Mr. Heller, 66, said minutes after the ruling that he would register to purchase a handgun “very soon.”

“I’m very happy that now I’m able to defend myself and my household in my own home,” Mr. Heller, a special police officer, said during a press conference in front of the court.

Paul Helmke, president of the Brady Campaign to Prevent Gun Violence, disagreed with the Supreme Court ruling but said it leaves open possibilities for laws on licensing, registration and sales to restrict gun ownership.

“This opinion still allows common-sense gun-control laws,” he said. “What the court did today was that they limited the extremes.”

The ruling also will force the District to revise its statutes regulating guns, although officials emphasized that the decision did not affect all of the city’s firearms prohibitions and does not entitle anyone to carry firearms outside the home.

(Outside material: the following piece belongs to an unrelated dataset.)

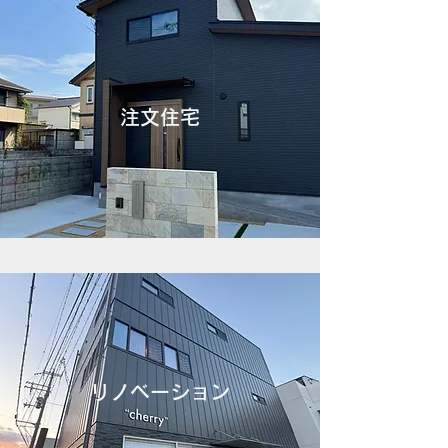
注文住宅
​リノベーション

Mr. Fenty said the city’s laws will remain intact for several weeks until a court injunction is issued that will officially prevent the District from enforcing the gun ban. He has directed the Metropolitan Police Department to develop a process for allowing “qualified citizens” to register their handguns.

“I´m disappointed in the court´s ruling and believe introducing more handguns into the District will mean more handgun violence,” said Mr. Fenty, Democrat. “But I want to emphasize that at this moment, our gun laws remain in effect. It may be several weeks before there are changes to announce.”

The District’s gun ban, the most stringent in the nation, was passed in June 1976 in a 12-1 vote by the D.C. Council.

It prohibits city residents, with few exceptions, from registering handguns and keeping them in the city. It also requires legal firearms such as shotguns and rifles to be stored disassembled or bound with trigger locks.

In February 2003, Mr. Heller and five other residents sued the city in U.S. District Court, hoping to win the right to keep handguns and an assembled shotgun in their homes for self-defense.

Judge Emmet G. Sullivan, appointed to his post by President Clinton in 1994, dismissed the case about a year later. However, a three-judge panel of the U.S. Court of Appeals for the D.C. Circuit reversed the decision in March of last year with a 2-1 ruling.